Lord Tywin sah seinen Enkel an. Joff erwiderte den Blick mürrisch, trat von einem Fuß auf den anderen und half Ser Garlan Tyrell auf. »Die Götter sind gut. Ich bin frei, meinem Herzen zu folgen. Ich werde Eure Schwester ehelichen und das mit Freuden, Ser.« Er küsste Ser Garlan auf die bärtige Wange, und erneut wurde Jubel laut.
Sansa verspürte eine eigentümliche Benommenheit. Ich bin frei. Sie fühlte die Blicke auf sich ruhen. Aber ich darf nicht lächeln, erinnerte sie sich. Die Königin hatte sie gewarnt; gleichgültig, wie ihr im Innersten zu Mute wäre, müsste sie der Welt ein betrübtes Gesicht zeigen. »Ich wünsche keine Demütigung für meinen Sohn«, hatte Cersei gesagt, »hast du verstanden?«
»Ja. Aber wenn ich nicht Königin werde, was wird dann aus mir?«
»Darüber werden wir noch nachdenken. Fürs Erste bleibst du als Mündel an unserem Hof.«
»Ich will nach Hause.«
Das ärgerte die Königin. »Inzwischen solltest du begriffen haben, dass keiner von uns bekommt, was er will.«
Außer mir, dachte Sansa. Ich bin frei von Joffrey. Ich muss ihn nicht küssen, ihm nicht meine Jungfräulichkeit schenken, ihm keine Kinder gebären.

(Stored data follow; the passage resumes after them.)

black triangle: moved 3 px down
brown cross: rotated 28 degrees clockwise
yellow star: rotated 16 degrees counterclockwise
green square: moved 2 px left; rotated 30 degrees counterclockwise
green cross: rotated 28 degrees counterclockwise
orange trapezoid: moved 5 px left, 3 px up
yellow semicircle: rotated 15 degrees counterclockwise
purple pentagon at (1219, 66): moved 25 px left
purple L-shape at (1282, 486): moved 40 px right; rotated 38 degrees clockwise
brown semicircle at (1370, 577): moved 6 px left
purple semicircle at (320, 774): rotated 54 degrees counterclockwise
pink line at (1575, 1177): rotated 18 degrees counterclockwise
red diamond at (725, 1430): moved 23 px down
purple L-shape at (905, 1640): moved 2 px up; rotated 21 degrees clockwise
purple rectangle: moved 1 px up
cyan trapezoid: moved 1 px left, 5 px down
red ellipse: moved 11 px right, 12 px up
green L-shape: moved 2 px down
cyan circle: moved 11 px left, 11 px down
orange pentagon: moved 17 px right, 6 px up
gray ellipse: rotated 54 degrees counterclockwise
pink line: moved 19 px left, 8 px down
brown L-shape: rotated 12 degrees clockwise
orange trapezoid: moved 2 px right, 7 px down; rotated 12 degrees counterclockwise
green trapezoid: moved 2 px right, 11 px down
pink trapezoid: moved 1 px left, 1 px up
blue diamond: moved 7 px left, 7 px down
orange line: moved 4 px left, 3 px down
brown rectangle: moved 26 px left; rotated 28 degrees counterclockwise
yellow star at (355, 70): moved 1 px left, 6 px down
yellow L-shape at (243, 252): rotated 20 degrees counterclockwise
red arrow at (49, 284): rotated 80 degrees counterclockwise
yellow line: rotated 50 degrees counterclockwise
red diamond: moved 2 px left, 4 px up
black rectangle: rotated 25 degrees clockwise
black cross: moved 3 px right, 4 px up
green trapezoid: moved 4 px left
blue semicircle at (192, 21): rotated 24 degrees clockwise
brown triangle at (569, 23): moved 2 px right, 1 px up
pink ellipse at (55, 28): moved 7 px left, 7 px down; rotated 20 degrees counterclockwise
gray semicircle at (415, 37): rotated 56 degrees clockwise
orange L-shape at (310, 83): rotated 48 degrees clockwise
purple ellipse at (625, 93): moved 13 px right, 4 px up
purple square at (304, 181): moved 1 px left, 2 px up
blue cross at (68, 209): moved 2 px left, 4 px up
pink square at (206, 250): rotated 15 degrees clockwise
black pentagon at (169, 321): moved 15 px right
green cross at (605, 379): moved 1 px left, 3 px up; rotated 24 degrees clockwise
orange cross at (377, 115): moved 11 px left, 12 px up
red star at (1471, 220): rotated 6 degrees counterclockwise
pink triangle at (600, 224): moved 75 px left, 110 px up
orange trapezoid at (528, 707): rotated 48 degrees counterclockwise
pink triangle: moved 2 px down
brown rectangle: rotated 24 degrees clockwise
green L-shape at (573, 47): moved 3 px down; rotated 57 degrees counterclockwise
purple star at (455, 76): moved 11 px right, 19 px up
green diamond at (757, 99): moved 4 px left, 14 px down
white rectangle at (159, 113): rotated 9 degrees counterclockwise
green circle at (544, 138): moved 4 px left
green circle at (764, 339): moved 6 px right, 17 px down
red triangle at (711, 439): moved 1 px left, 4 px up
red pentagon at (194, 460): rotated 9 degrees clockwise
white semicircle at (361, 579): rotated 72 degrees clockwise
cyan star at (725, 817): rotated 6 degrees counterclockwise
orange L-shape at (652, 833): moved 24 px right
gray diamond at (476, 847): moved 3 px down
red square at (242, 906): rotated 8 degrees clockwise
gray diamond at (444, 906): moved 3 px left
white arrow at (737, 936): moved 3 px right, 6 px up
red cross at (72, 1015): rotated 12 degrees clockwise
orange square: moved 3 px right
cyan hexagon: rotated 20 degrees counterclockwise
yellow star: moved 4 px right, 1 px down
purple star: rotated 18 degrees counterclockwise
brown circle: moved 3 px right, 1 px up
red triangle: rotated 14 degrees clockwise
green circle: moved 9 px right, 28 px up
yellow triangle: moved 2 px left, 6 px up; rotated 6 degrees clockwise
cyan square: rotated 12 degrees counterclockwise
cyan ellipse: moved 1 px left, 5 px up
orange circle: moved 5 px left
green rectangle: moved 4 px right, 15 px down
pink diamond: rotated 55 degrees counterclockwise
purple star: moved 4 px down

Mag Margaery Tyrell das alles tun, die Arme.
Als der Lärm abgeklungen war, hatte sich der Lord von Rosengarten an den Ratstisch gesetzt, und seine Söhne hatten sich zu den anderen Rittern und kleinen Lords am Fenster gesellt. Sansa gab sich alle Mühe, verlassen und verzweifelt auszusehen, während die übrigen Helden der Schlacht am Schwarzwasser vor den Thron gerufen und belohnt wurden.